## TASK PROMPT
Your job with the data below: print everything from the line that holds "8. Bateman ED, Mahler" down to the line that holds "10. Pelaia G, Maselli", ends included, exactly, and nothing else.

*** EXTRACTED MATERIAL Section Begins ***

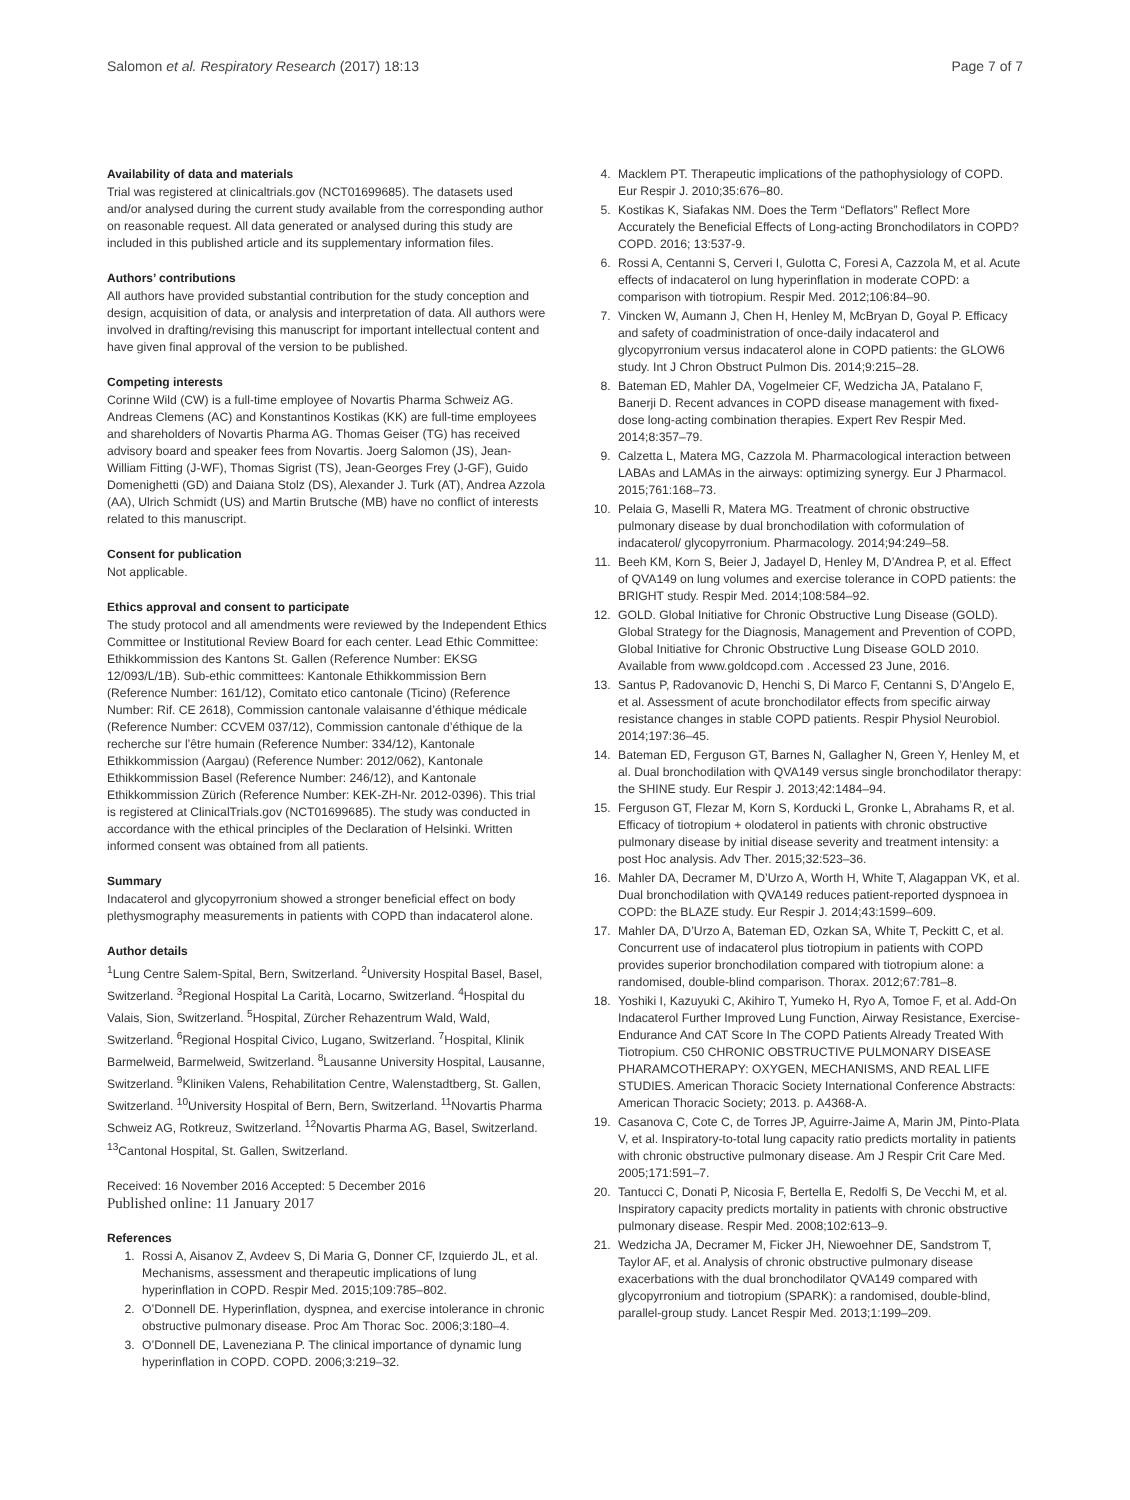Salomon et al. Respiratory Research (2017) 18:13 Page 7 of 7
Availability of data and materials
Trial was registered at clinicaltrials.gov (NCT01699685). The datasets used and/or analysed during the current study available from the corresponding author on reasonable request. All data generated or analysed during this study are included in this published article and its supplementary information files.
Authors’ contributions
All authors have provided substantial contribution for the study conception and design, acquisition of data, or analysis and interpretation of data. All authors were involved in drafting/revising this manuscript for important intellectual content and have given final approval of the version to be published.
Competing interests
Corinne Wild (CW) is a full-time employee of Novartis Pharma Schweiz AG. Andreas Clemens (AC) and Konstantinos Kostikas (KK) are full-time employees and shareholders of Novartis Pharma AG. Thomas Geiser (TG) has received advisory board and speaker fees from Novartis. Joerg Salomon (JS), Jean-William Fitting (J-WF), Thomas Sigrist (TS), Jean-Georges Frey (J-GF), Guido Domenighetti (GD) and Daiana Stolz (DS), Alexander J. Turk (AT), Andrea Azzola (AA), Ulrich Schmidt (US) and Martin Brutsche (MB) have no conflict of interests related to this manuscript.
Consent for publication
Not applicable.
Ethics approval and consent to participate
The study protocol and all amendments were reviewed by the Independent Ethics Committee or Institutional Review Board for each center. Lead Ethic Committee: Ethikkommission des Kantons St. Gallen (Reference Number: EKSG 12/093/L/1B). Sub-ethic committees: Kantonale Ethikkommission Bern (Reference Number: 161/12), Comitato etico cantonale (Ticino) (Reference Number: Rif. CE 2618), Commission cantonale valaisanne d’éthique médicale (Reference Number: CCVEM 037/12), Commission cantonale d’éthique de la recherche sur l’être humain (Reference Number: 334/12), Kantonale Ethikkommission (Aargau) (Reference Number: 2012/062), Kantonale Ethikkommission Basel (Reference Number: 246/12), and Kantonale Ethikkommission Zürich (Reference Number: KEK-ZH-Nr. 2012-0396). This trial is registered at ClinicalTrials.gov (NCT01699685). The study was conducted in accordance with the ethical principles of the Declaration of Helsinki. Written informed consent was obtained from all patients.
Summary
Indacaterol and glycopyrronium showed a stronger beneficial effect on body plethysmography measurements in patients with COPD than indacaterol alone.
Author details
<sup>1</sup> Lung Centre Salem-Spital, Bern, Switzerland. <sup>2</sup>University Hospital Basel, Basel, Switzerland. <sup>3</sup>Regional Hospital La Carità, Locarno, Switzerland. <sup>4</sup>Hospital du Valais, Sion, Switzerland. <sup>5</sup>Hospital, Zürcher Rehazentrum Wald, Wald, Switzerland. <sup>6</sup>Regional Hospital Civico, Lugano, Switzerland. <sup>7</sup>Hospital, Klinik Barmelweid, Barmelweid, Switzerland. <sup>8</sup>Lausanne University Hospital, Lausanne, Switzerland. <sup>9</sup>Kliniken Valens, Rehabilitation Centre, Walenstadtberg, St. Gallen, Switzerland. <sup>10</sup>University Hospital of Bern, Bern, Switzerland. <sup>11</sup>Novartis Pharma Schweiz AG, Rotkreuz, Switzerland. <sup>12</sup>Novartis Pharma AG, Basel, Switzerland. <sup>13</sup>Cantonal Hospital, St. Gallen, Switzerland.
Received: 16 November 2016 Accepted: 5 December 2016
Published online: 11 January 2017
References
1. Rossi A, Aisanov Z, Avdeev S, Di Maria G, Donner CF, Izquierdo JL, et al. Mechanisms, assessment and therapeutic implications of lung hyperinflation in COPD. Respir Med. 2015;109:785–802.
2. O’Donnell DE. Hyperinflation, dyspnea, and exercise intolerance in chronic obstructive pulmonary disease. Proc Am Thorac Soc. 2006;3:180–4.
3. O’Donnell DE, Laveneziana P. The clinical importance of dynamic lung hyperinflation in COPD. COPD. 2006;3:219–32.
4. Macklem PT. Therapeutic implications of the pathophysiology of COPD. Eur Respir J. 2010;35:676–80.
5. Kostikas K, Siafakas NM. Does the Term “Deflators” Reflect More Accurately the Beneficial Effects of Long-acting Bronchodilators in COPD? COPD. 2016; 13:537-9.
6. Rossi A, Centanni S, Cerveri I, Gulotta C, Foresi A, Cazzola M, et al. Acute effects of indacaterol on lung hyperinflation in moderate COPD: a comparison with tiotropium. Respir Med. 2012;106:84–90.
7. Vincken W, Aumann J, Chen H, Henley M, McBryan D, Goyal P. Efficacy and safety of coadministration of once-daily indacaterol and glycopyrronium versus indacaterol alone in COPD patients: the GLOW6 study. Int J Chron Obstruct Pulmon Dis. 2014;9:215–28.
8. Bateman ED, Mahler DA, Vogelmeier CF, Wedzicha JA, Patalano F, Banerji D. Recent advances in COPD disease management with fixed-dose long-acting combination therapies. Expert Rev Respir Med. 2014;8:357–79.
9. Calzetta L, Matera MG, Cazzola M. Pharmacological interaction between LABAs and LAMAs in the airways: optimizing synergy. Eur J Pharmacol. 2015;761:168–73.
10. Pelaia G, Maselli R, Matera MG. Treatment of chronic obstructive pulmonary disease by dual bronchodilation with coformulation of indacaterol/ glycopyrronium. Pharmacology. 2014;94:249–58.
11. Beeh KM, Korn S, Beier J, Jadayel D, Henley M, D’Andrea P, et al. Effect of QVA149 on lung volumes and exercise tolerance in COPD patients: the BRIGHT study. Respir Med. 2014;108:584–92.
12. GOLD. Global Initiative for Chronic Obstructive Lung Disease (GOLD). Global Strategy for the Diagnosis, Management and Prevention of COPD, Global Initiative for Chronic Obstructive Lung Disease GOLD 2010. Available from www.goldcopd.com . Accessed 23 June, 2016.
13. Santus P, Radovanovic D, Henchi S, Di Marco F, Centanni S, D’Angelo E, et al. Assessment of acute bronchodilator effects from specific airway resistance changes in stable COPD patients. Respir Physiol Neurobiol. 2014;197:36–45.
14. Bateman ED, Ferguson GT, Barnes N, Gallagher N, Green Y, Henley M, et al. Dual bronchodilation with QVA149 versus single bronchodilator therapy: the SHINE study. Eur Respir J. 2013;42:1484–94.
15. Ferguson GT, Flezar M, Korn S, Korducki L, Gronke L, Abrahams R, et al. Efficacy of tiotropium + olodaterol in patients with chronic obstructive pulmonary disease by initial disease severity and treatment intensity: a post Hoc analysis. Adv Ther. 2015;32:523–36.
16. Mahler DA, Decramer M, D’Urzo A, Worth H, White T, Alagappan VK, et al. Dual bronchodilation with QVA149 reduces patient-reported dyspnoea in COPD: the BLAZE study. Eur Respir J. 2014;43:1599–609.
17. Mahler DA, D’Urzo A, Bateman ED, Ozkan SA, White T, Peckitt C, et al. Concurrent use of indacaterol plus tiotropium in patients with COPD provides superior bronchodilation compared with tiotropium alone: a randomised, double-blind comparison. Thorax. 2012;67:781–8.
18. Yoshiki I, Kazuyuki C, Akihiro T, Yumeko H, Ryo A, Tomoe F, et al. Add-On Indacaterol Further Improved Lung Function, Airway Resistance, Exercise-Endurance And CAT Score In The COPD Patients Already Treated With Tiotropium. C50 CHRONIC OBSTRUCTIVE PULMONARY DISEASE PHARAMCOTHERAPY: OXYGEN, MECHANISMS, AND REAL LIFE STUDIES. American Thoracic Society International Conference Abstracts: American Thoracic Society; 2013. p. A4368-A.
19. Casanova C, Cote C, de Torres JP, Aguirre-Jaime A, Marin JM, Pinto-Plata V, et al. Inspiratory-to-total lung capacity ratio predicts mortality in patients with chronic obstructive pulmonary disease. Am J Respir Crit Care Med. 2005;171:591–7.
20. Tantucci C, Donati P, Nicosia F, Bertella E, Redolfi S, De Vecchi M, et al. Inspiratory capacity predicts mortality in patients with chronic obstructive pulmonary disease. Respir Med. 2008;102:613–9.
21. Wedzicha JA, Decramer M, Ficker JH, Niewoehner DE, Sandstrom T, Taylor AF, et al. Analysis of chronic obstructive pulmonary disease exacerbations with the dual bronchodilator QVA149 compared with glycopyrronium and tiotropium (SPARK): a randomised, double-blind, parallel-group study. Lancet Respir Med. 2013;1:199–209.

*** EXTRACTED MATERIAL Section Ends ***

## RESPONSE AREA
8. Bateman ED, Mahler DA, Vogelmeier CF, Wedzicha JA, Patalano F, Banerji D. Recent advances in COPD disease management with fixed-dose long-acting combination therapies. Expert Rev Respir Med. 2014;8:357–79.
9. Calzetta L, Matera MG, Cazzola M. Pharmacological interaction between LABAs and LAMAs in the airways: optimizing synergy. Eur J Pharmacol. 2015;761:168–73.
10. Pelaia G, Maselli R, Matera MG. Treatment of chronic obstructive pulmonary disease by dual bronchodilation with coformulation of indacaterol/ glycopyrronium. Pharmacology. 2014;94:249–58.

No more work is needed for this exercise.